The longnose hawkfish wears a red-on-white crosshatch and a needle snout, and lives like its namesake: perched high on the reef, watching, then striking.
In the wild it sits in gorgonians and black corals at depth.
It is hardy, disease-resistant, and full of character — one of the most rewarding 'personality fish' in the hobby, with stocking caveats that need respecting.
Housing
Provide 150 litres (40 gallons) or more with tall rockwork, branching structures, or gorgonian-like decor for perching; a hawkfish without lookout posts is a stressed hawkfish.
It rests on its pectoral fins rather than swimming constantly.
It is coral-safe and fine in reefs at standard parameters: 24-26C, salinity 1.024-1.026.
The lid must be tight — hawkfish are explosive jumpers when startled.
Diet
Feed meaty foods once or twice daily: frozen mysis, krill, enriched brine, and chopped seafood, with marine carnivore pellets accepted in time.
The strike from a perch is fast and accurate.
Vary the menu; a hawkfish on one food sulks and fades.
They are unfussy eaters once settled, usually within days.
Health
Longnose hawkfish are among the tougher marine fish: thick-skinned, parasite-resistant, and unbothered by minor parameter wobbles that stress delicate species.

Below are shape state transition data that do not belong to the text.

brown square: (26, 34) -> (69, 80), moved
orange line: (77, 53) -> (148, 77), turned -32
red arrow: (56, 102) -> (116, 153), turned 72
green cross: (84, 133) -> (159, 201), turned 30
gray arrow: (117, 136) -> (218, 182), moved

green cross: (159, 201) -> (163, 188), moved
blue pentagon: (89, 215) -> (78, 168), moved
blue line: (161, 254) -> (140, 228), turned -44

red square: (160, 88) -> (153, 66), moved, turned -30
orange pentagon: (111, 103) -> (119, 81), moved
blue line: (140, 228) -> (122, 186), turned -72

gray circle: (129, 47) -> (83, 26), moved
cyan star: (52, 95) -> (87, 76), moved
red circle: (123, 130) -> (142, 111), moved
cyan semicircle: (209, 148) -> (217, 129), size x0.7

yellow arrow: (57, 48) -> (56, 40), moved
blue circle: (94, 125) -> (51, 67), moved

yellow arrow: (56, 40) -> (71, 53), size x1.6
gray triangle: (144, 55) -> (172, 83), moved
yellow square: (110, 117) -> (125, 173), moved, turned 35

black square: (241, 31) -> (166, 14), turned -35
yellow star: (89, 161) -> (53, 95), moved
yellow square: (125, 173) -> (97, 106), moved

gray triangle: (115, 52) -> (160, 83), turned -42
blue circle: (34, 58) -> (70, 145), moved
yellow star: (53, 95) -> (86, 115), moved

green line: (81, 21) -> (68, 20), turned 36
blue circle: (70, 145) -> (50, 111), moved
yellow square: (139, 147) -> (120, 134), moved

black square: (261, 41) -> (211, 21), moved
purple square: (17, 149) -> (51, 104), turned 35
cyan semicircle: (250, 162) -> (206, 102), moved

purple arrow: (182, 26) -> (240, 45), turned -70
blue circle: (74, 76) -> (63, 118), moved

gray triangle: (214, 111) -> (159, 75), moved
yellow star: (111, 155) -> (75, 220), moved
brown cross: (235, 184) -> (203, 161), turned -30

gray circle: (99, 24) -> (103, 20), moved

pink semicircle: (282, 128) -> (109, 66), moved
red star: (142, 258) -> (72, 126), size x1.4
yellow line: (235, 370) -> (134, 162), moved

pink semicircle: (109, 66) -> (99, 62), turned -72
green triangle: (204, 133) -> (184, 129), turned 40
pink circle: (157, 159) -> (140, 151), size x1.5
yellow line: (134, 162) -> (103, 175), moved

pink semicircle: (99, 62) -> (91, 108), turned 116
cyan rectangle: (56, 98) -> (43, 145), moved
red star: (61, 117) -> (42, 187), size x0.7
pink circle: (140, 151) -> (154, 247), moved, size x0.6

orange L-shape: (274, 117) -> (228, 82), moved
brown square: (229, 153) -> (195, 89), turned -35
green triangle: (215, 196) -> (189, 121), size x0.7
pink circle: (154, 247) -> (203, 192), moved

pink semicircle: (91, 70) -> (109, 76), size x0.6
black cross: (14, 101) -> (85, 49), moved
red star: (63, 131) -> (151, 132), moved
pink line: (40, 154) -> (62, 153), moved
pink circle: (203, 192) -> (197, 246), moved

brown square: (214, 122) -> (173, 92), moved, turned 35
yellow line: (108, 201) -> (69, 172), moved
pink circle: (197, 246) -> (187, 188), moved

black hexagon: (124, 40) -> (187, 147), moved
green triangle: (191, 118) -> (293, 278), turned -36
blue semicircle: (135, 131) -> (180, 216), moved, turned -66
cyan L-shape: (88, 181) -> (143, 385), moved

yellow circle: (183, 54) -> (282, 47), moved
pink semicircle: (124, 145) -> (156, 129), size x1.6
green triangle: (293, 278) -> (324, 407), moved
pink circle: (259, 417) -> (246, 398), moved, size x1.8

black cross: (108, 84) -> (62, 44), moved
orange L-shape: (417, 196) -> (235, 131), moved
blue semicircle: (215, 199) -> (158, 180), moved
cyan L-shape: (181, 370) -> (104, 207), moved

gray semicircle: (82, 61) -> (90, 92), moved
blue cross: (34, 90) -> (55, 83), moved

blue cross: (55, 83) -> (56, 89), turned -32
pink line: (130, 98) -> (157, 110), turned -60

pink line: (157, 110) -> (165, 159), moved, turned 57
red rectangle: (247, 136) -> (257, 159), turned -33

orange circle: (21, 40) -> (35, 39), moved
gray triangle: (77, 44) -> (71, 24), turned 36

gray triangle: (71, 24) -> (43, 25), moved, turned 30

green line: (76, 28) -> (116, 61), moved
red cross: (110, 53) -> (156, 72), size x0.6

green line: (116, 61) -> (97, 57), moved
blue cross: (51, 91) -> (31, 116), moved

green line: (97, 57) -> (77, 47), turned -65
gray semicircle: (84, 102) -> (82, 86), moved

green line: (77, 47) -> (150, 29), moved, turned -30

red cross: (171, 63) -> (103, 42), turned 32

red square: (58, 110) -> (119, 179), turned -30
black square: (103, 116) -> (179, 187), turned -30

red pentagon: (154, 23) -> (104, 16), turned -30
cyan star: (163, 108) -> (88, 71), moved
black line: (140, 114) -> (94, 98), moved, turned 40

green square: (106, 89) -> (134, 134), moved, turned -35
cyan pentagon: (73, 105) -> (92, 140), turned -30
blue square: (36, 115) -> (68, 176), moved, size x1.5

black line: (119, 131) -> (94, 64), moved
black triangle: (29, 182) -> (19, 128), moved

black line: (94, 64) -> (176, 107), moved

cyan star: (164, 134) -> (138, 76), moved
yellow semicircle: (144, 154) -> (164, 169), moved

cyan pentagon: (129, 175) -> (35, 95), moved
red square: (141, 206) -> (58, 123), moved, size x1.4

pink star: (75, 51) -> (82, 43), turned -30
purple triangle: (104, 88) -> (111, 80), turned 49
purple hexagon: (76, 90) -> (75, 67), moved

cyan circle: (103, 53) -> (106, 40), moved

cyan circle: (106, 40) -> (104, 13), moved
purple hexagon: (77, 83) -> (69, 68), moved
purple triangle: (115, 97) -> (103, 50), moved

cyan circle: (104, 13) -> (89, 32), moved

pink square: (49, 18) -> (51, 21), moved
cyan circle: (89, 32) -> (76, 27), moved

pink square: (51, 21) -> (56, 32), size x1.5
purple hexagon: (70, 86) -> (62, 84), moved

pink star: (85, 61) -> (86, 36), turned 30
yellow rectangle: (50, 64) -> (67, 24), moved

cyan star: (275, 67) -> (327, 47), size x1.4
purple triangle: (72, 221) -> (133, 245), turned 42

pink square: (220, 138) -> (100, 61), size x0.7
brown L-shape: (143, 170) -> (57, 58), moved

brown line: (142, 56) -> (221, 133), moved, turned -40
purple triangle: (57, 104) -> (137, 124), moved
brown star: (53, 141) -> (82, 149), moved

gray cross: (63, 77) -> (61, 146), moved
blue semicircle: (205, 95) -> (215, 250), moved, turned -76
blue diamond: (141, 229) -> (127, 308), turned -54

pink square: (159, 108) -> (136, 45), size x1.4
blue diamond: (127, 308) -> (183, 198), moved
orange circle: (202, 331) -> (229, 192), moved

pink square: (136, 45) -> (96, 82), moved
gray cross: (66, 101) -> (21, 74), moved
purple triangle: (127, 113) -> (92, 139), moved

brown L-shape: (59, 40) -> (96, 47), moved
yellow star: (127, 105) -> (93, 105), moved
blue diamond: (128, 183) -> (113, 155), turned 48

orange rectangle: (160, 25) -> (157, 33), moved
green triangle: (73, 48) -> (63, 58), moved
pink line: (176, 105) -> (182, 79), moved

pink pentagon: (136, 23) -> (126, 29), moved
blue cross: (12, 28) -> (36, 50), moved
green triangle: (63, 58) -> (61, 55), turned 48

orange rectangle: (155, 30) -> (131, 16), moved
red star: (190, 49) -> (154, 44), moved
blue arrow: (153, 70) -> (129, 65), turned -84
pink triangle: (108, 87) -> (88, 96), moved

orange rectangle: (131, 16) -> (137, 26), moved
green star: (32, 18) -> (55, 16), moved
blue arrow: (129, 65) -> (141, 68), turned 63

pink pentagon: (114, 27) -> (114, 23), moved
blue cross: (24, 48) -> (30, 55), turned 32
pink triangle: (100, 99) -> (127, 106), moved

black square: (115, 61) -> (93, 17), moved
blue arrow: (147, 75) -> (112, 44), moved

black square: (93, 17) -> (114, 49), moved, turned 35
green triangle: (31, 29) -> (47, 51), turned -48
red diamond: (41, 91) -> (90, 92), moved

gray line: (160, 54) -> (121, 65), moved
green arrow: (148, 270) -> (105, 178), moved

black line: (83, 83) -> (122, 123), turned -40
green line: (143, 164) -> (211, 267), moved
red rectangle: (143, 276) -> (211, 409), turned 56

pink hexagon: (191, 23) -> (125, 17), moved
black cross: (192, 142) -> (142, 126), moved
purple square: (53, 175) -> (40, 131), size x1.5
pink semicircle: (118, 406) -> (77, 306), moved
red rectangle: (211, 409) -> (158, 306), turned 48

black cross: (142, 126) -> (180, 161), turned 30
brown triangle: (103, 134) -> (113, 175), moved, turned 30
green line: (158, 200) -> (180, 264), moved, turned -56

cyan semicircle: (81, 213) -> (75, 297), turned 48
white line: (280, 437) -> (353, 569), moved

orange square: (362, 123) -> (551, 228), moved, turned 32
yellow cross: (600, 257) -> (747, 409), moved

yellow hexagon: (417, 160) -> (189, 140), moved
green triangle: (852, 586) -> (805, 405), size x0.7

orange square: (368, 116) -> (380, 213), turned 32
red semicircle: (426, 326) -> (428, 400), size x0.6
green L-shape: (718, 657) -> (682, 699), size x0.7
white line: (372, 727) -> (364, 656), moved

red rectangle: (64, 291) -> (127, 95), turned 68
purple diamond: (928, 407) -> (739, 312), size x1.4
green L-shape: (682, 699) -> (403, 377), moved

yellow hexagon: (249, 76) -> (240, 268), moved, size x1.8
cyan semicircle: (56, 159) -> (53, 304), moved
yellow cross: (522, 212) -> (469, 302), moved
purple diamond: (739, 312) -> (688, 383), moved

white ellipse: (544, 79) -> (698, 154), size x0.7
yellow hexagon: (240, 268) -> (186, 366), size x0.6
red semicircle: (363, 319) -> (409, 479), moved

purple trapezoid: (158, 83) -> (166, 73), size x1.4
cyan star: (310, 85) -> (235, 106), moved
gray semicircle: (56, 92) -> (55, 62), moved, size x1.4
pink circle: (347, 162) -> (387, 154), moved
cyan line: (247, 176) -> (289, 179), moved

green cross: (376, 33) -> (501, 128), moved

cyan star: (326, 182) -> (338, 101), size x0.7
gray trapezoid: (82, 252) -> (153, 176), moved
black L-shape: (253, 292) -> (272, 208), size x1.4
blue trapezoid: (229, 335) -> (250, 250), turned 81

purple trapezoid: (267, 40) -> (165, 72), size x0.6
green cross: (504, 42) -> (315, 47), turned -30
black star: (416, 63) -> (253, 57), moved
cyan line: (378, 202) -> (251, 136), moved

Quarantine remains best practice.
Most losses are jumping accidents or starvation in shipping-stressed new arrivals — confirm feeding at purchase.
Otherwise expect a long, robust aquarium life.
Temperament
It is peaceful with fish too large to swallow but a genuine predator of small, slender fish and ornamental shrimp: firefish, small gobies, and cleaner shrimp are at real risk.
Stock around its mouth, not its manners.
Keep one hawkfish per tank; two will fight for the high perch.
With suitable tankmates it is bold, watchful, and quickly learns to anticipate feeding — often hopping perch to perch to track its keeper across the room.